Except, we didn’t get it. Our eyes saw a phone screen, not the object itself. To say nothing of the noise, the smells, the heat, the touch of the ground under our feet.
What is the role of senses in this so-called “experience”? If we pay attention to the felt experience of seeing an image on a screen, what exactly is that experience? What, precisely, are we experiencing? Where does the experience occur, and what does it do to us?
Are we already living the “poverty of experience”?
Just as the first chapter of Rosen’s book is an intro, this post is also an introduction. As I go through the rest of the chapters, I plan to explore some of the techniques I use (or want to use) to put Rosen’s observations into practice. For now, I’ll finish with two quotes.
The first takes us back in time a century, when,
“writing in the 1930s, critic Walter Benjamin wondered what would happen to a culture divorced from experience, one in which experiences were largely simulated. He worried that a ‘poverty of experience’ would drive people to a strange kind of despair, and that they would seek relief in an existence where ‘everything is solved in the simplest and most comfortable way.’”
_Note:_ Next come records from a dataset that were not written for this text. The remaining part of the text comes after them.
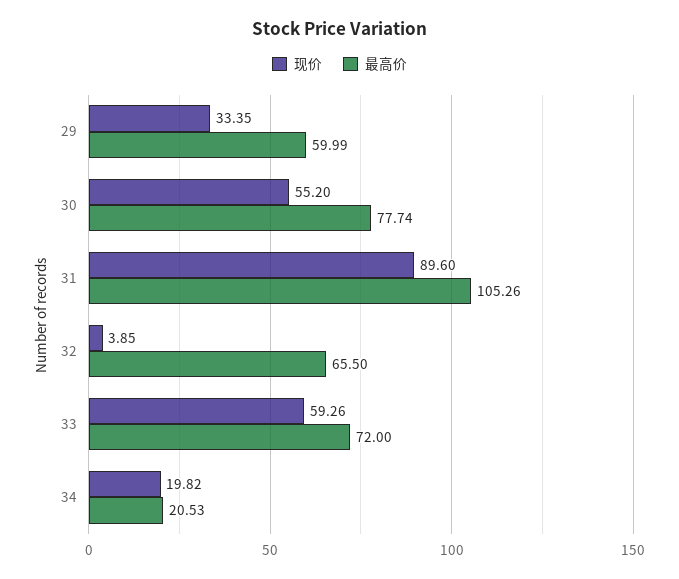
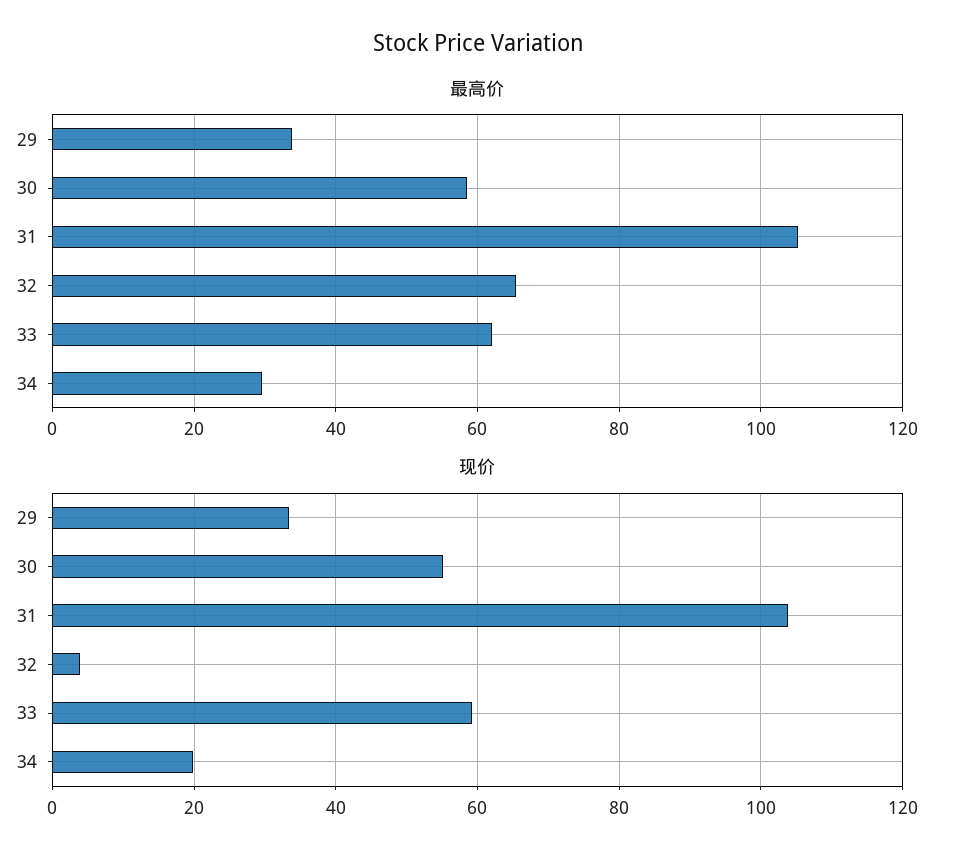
  {
    "现价": {
      "29": 33.35,
      "30": 55.2,
-     "31": 89.6,
+     "31": 104,
      "32": 3.85,
      "33": 59.26,
      "34": 19.82
    },
    "最高价": {
-     "29": 59.99,
+     "29": 34,
-     "30": 77.74,
+     "30": 58,
      "31": 105.26,
      "32": 65.5,
-     "33": 72,
+     "33": 62,
-     "34": 20.53
+     "34": 30
    }
  }

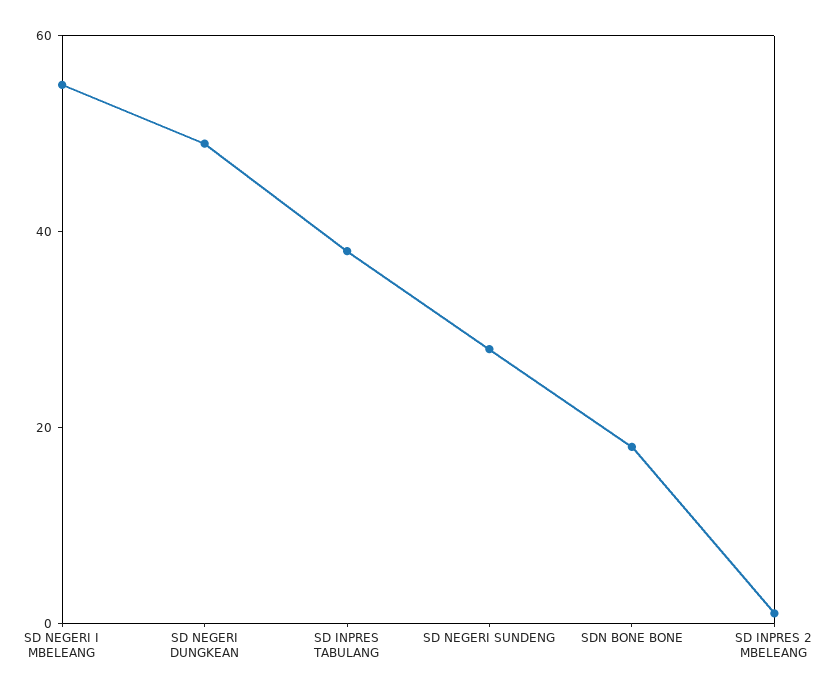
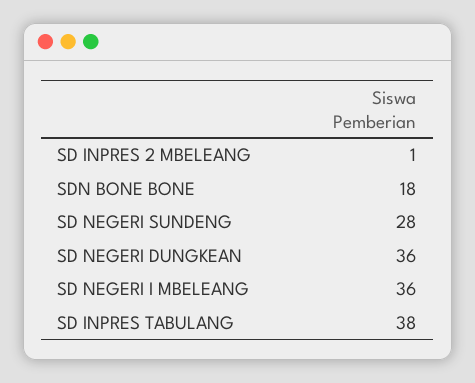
  {
-   "SD NEGERI I MBELEANG": 55,
+   "SD NEGERI I MBELEANG": 36,
-   "SD NEGERI DUNGKEAN": 50,
+   "SD NEGERI DUNGKEAN": 36,
    "SD INPRES TABULANG": 38,
    "SD NEGERI SUNDENG": 28,
    "SDN BONE BONE": 18,
    "SD INPRES 2 MBELEANG": 1
  }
Moving back to the present, Rosen wonders if we haven’t already reached this kind of poverty:
“Isn’t something wrong when 53 percent of sixteen- to twenty-two-year-olds around the world say they would rather lose their sense of smell than their favorite personal technology?”
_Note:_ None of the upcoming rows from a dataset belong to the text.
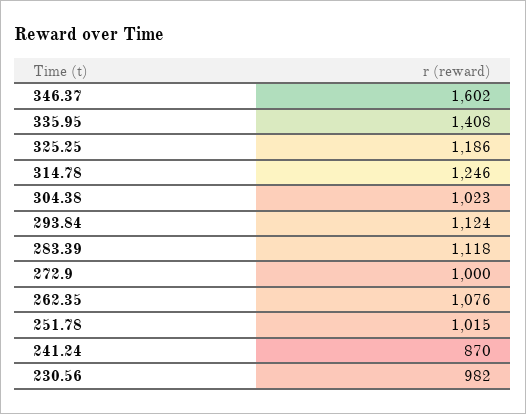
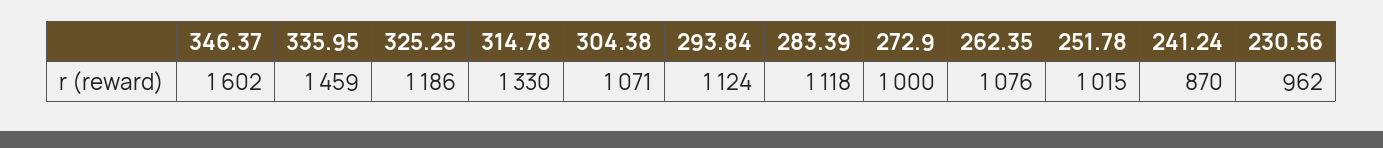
  {
    "346.37": 1602,
-   "335.95": 1408,
+   "335.95": 1459,
    "325.25": 1186,
-   "314.78": 1246,
+   "314.78": 1330,
-   "304.38": 1023,
+   "304.38": 1071,
    "293.84": 1124,
    "283.39": 1118,
    "272.9": 1000,
    "262.35": 1076,
    "251.78": 1015,
    "241.24": 870,
-   "230.56": 982
+   "230.56": 962
  }

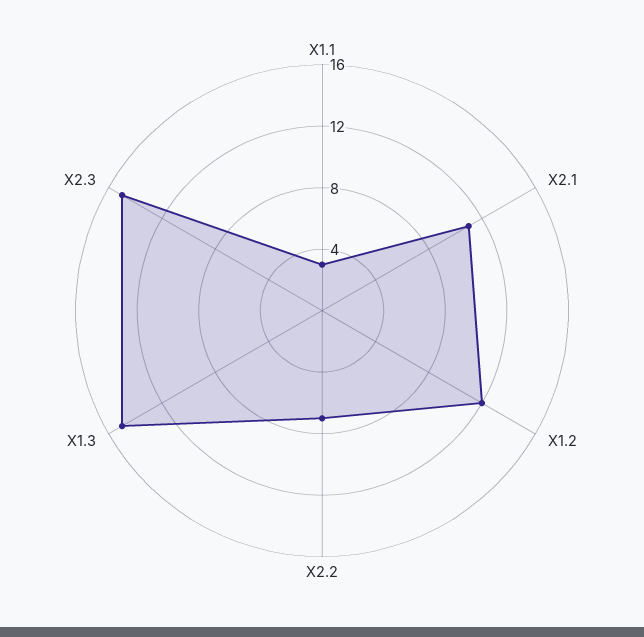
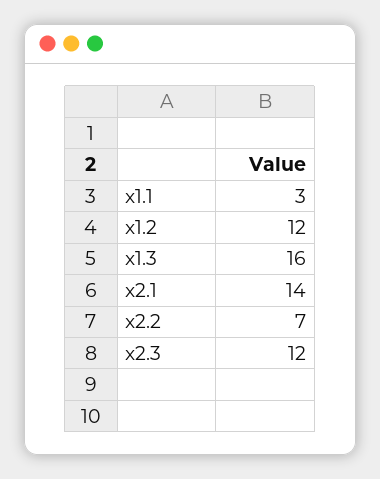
  {
    "X1.1": 3,
-   "X2.1": 11,
+   "X2.1": 14,
    "X1.2": 12,
    "X2.2": 7,
-   "X1.3": 15,
+   "X1.3": 16,
-   "X2.3": 15
+   "X2.3": 12
  }

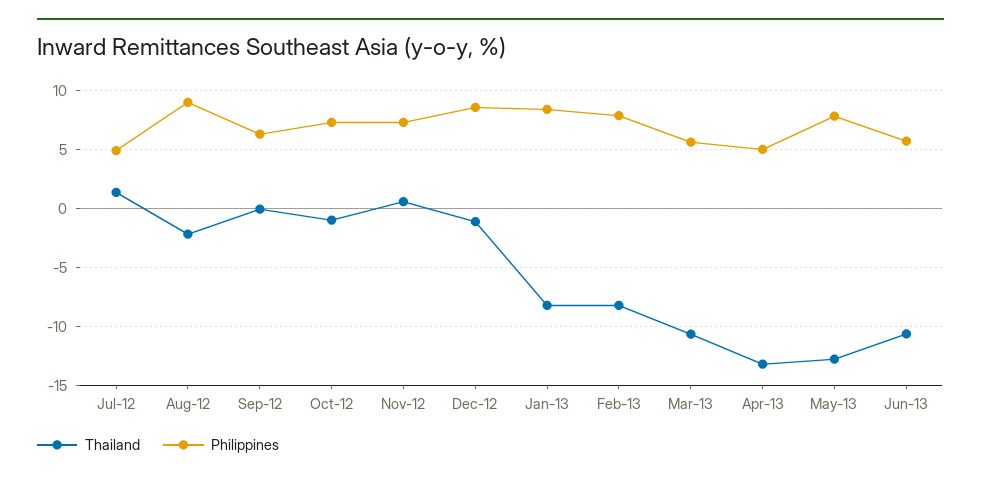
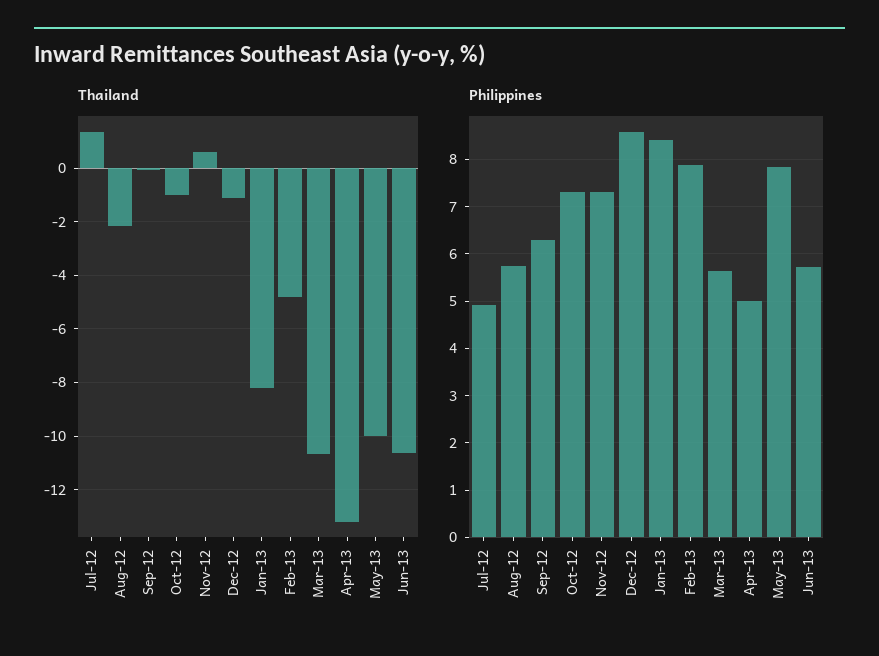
  {
    "Thailand": {
      "Jul-12": 1.25,
      "Aug-12": -2.25,
      "Sep-12": 0,
      "Oct-12": -1,
      "Nov-12": 0.5,
      "Dec-12": -1,
      "Jan-13": -8.25,
-     "Feb-13": -8,
+     "Feb-13": -4.75,
      "Mar-13": -10.75,
      "Apr-13": -13.25,
-     "May-13": -13,
+     "May-13": -10,
      "Jun-13": -10.75
    },
    "Philippines": {
      "Jul-12": 5,
-     "Aug-12": 9,
+     "Aug-12": 5.8,
      "Sep-12": 6.4,
      "Oct-12": 7.4,
      "Nov-12": 7.4,
      "Dec-12": 8.6,
      "Jan-13": 8.4,
      "Feb-13": 7.8,
      "Mar-13": 5.6,
      "Apr-13": 5,
      "May-13": 7.8,
      "Jun-13": 5.8
    }
  }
Take a moment and digest that 53% figure. How does it make you feel? How does your body react? And where, exactly, are those feelings being experienced?
As I review the next chapters of The Extinction of Experience, we’ll explore the effects of devices and AI on our experience of life, and get to know the remedies that Chan Buddhism can offer in response. See you then.
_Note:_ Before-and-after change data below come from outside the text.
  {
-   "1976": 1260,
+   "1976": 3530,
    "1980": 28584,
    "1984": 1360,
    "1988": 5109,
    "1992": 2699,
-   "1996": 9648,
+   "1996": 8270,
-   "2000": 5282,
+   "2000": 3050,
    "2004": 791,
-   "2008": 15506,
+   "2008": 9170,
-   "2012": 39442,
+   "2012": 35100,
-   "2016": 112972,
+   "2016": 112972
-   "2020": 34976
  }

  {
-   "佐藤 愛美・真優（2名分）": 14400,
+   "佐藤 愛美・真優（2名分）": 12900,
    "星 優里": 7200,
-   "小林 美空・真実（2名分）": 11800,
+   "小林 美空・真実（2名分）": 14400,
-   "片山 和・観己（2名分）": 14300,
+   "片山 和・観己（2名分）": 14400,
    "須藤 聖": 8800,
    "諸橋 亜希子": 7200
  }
The book reads more like a culture-theory polemic on The Evil Tech Companies eating our brains and our childrens’ brains. Which, to be clear, I’m here for. But the Luddite crusade isn’t going to be the focus of my writing.
Bhikku Sujato’s translation of this sutta can be found here. This sutta is kinda technical and requires a good foundation in Buddhist doctrine to interpret. The paragraph in the text above summarizes the takeaway, but for those interested, the sutta actually explains in very terse and precise language how to short-circuit our emotional reactions and attachments to situations in everyday life. In short: regular people experience the world by grabbing on to sensory experiences which causes us to suffer. However, it is possible to break that cycle directly after the sensory experience and thereby put an end to suffering. In layman’s terms, you see/hear/smell/taste/touch all the things but they don’t hold you back or hurt you. (Also, note that the Buddha here and everywhere else talks about six senses including mind, not just the regular five. But that’s enough doctrine for one footnote.)
Even into the bath once or twice, despite visions of cartoonish death by electrocution dancing through my head.
This makes me think of the verb and noun forms of experience - to engage in an event/moment and the accumulation of engagement over time. Without having read Rosen’s book (just checked it out of the library), this double-reading both fascinates and scares me. I need to chew on that.